Según la diputada socialista María José Salvador —se lo ha currado—, acceder a este tipo de solución habitacional, como dicen los puristas, supone encadenarse al banco a razón de entre 700 y 900 euros al mes durante 25 años, amén de poner por adelantado cerca de 46.224 euros. Y eso sin tener en cuenta impuestos y gastos asociados. Ni un pero le pongo, aunque por alguna razón que se me escapa, cuando el Botànic subió en 2023 el precio del metro cuadrado 400 euros de una tacada, este tipo de cálculos no procedía. Estas cosas, en política, pasan.

No le afeo el cálculo a la diputada, pero no está hablando de gente que no puede acceder a una casa sino de la que sí puede pero quiere algo mejor a costa de otros. Entre 700 y 900 euros al mes es el típico gasto fijo que si la vida te da un sustito, acabas embargado. Si te arriesgas es porque puedes.

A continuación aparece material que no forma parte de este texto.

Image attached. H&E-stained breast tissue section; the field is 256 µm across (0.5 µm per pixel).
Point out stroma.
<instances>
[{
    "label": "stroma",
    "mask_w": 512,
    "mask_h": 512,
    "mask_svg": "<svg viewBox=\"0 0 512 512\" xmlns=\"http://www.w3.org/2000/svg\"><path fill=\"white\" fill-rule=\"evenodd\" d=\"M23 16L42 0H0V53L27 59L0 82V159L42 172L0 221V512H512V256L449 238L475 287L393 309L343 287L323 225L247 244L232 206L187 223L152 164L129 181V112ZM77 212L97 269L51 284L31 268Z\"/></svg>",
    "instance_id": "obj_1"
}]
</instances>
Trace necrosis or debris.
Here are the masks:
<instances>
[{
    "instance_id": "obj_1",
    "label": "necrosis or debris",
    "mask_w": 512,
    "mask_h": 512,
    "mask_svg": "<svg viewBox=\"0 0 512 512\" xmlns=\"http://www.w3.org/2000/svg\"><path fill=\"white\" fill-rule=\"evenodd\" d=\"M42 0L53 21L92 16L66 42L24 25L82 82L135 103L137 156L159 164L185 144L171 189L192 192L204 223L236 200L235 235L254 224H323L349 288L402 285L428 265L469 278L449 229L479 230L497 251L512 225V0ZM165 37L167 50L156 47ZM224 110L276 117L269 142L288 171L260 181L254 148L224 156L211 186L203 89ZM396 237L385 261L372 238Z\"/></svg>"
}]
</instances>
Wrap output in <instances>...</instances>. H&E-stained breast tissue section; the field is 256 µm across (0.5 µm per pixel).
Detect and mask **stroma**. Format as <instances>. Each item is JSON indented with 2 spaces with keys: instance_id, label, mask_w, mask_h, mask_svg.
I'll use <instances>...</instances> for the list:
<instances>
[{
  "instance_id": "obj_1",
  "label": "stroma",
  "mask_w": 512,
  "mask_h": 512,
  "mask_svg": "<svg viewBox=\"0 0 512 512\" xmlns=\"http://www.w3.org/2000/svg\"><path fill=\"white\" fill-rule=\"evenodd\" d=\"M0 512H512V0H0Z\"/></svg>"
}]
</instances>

Y luego se olvida que no hay VPP que no incluya otro chorro de gastos fijos: portero, jardineros, mantenimiento del gimnasio y el padel, sin olvidar esa piscina —símbolo de estatus— tan minúscula que el 15 de julio el agua ya está tan caliente que parece que te estés bañando en lefa. Esto, por lo bajo, ya que el cálculo es para pisos de 90 metros cuadrados; los de 150 no lo quiero ni pensar. No hace falta un MBA para entender que el que puede superar todos esos obstáculos no necesita ayuda de ningún tipo.

Y luego, de telón de fondo, el problema de la vivienda. Como no se puede solucionar para todo el mundo, la VPP es la solución para los de siempre, que el resto ya se está acostumbrando a la precariedad, y el que hoy traga con el coliving como solución, le aprietas las tuercas un poquito y ya comulgará con el bajounpuenting.